On her debut album Limp By Your Side, singer-songwriter JOURNEYGLO (Gloria S. Lee’s moniker) offers a cohesive 10-track collection that leans heavily into intimacy and emotional understatement.
The album opens with “Sit Right Here Beside Me (Voice Memo),” a haunting introduction that strips everything back to Lee’s unaccompanied voice. Its lo-fi presentation immediately establishes the album’s preoccupation with closeness and vulnerability. The choice to frame the record with voice memos — both at the beginning and the end — is one of Limp By Your Side’s more effective conceptual decisions.
The title track follows with a quiet charm. Built on simple, plucky instrumentation (staccato guitars and gentle strings), it sounds like it’s moving carefully, even tentatively, alongside the listener. Written in Buenos Aires for a friend in pain, “Limp By Your Side” carries a childlike softness that mirrors its emotional intent, walking delicately beside grief rather than attempting to dramatize it.
Throughout the album, Lee alternates between moments of resonance and restraint. “Bright In My Eyes,” a piano-led ballad, has found notable traction on TikTok, where a clip from its music video has circulated widely. While the song’s success is undeniable, it feels emblematic of the album’s central tension: its emotional core is clear, but its execution doesn’t always land, in my view. The piano-and-vocal pairing feels underdeveloped, particularly when compared to the more texturally interesting moments elsewhere on the record.
“Wave After Wave” resembles the confessional indie-folk stylings of Lizzy McAlpine, while “Saltwater” emerges as a standout, buoyed by gentle, wavy instrumentation that sways with an ethereal calm reminiscent of Phoebe Bridgers. “Not Even Friends” is another highlight, its rawness palpable as Lee’s voice threatens to break near the song’s conclusion.
Still, the album’s most persistent shortcoming lies in its vocal production and mixing.

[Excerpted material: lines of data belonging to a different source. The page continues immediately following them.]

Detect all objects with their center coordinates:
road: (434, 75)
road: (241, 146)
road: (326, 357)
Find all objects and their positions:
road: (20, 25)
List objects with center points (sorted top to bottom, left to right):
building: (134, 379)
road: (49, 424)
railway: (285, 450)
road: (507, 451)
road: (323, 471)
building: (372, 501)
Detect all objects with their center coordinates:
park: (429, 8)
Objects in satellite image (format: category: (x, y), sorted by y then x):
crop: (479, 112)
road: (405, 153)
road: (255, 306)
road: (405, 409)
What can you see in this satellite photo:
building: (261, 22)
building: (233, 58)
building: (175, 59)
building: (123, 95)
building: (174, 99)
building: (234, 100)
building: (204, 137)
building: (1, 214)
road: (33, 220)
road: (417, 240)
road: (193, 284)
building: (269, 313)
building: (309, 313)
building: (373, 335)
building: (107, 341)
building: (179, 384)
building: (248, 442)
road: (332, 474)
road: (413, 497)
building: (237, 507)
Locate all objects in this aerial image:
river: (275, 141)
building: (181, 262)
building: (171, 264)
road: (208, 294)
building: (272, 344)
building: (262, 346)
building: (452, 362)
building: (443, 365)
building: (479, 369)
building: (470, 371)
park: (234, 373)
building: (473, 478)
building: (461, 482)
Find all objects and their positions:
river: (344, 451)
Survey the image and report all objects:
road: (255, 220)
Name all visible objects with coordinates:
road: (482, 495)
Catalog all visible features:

Lee’s voice — naturally feeble, airy, and vulnerable — often feels over-processed, smoothing out the very qualities that make it compelling. This is especially apparent on “No Good Apart,” a track with beautiful guitar work and clear potential, but one that’s undermined by a vocal mix that feels distant, somewhat robotic, rather than intimate.
Curious whether this distance was specific to the album’s production, I turned to Lee’s TikTok account, where she frequently performs stripped-back versions of her songs with just a guitar. In these videos, her voice sounds genuinely beautiful (seriously, she sounds almost exactly like Phoebe Bridgers, tonally). Against that contrast, the vocal overproduction on Limp By Your Side feels especially frustrating, flattening a voice whose natural shakiness and tenderness are clearly its greatest strengths.
Lyrically, the album often reads like unedited journal entries — earnest and emotionally transparent, but lacking the perspective or refinement that might elevate them beyond raw confession. There is undeniably a market for this kind of writing, particularly among younger listeners drawn to emotional immediacy over polish, but the material frequently feels closer to adolescent reflection than fully realized songwriting. I think more editorial distance and lyrical maturation would allow Lee’s ideas to land with greater weight and specificity.
Ultimately, Limp By Your Side suggests an artist still in the process of finding her footing. Lee’s vocal tone and timbre invite easy comparisons to Phoebe Bridgers, but where Bridgers’ producers — Tony Berg, Ethan Gruska, and Marshall Vore — understand when to let a voice remain exposed and unprotected, this album too often opts for smoothing and containment. With more confidence in her voice, stronger lyrical shaping, and production choices that prioritize naturalism over polish, JOURNEYGLO could translate her evident emotional instincts into something far more affecting.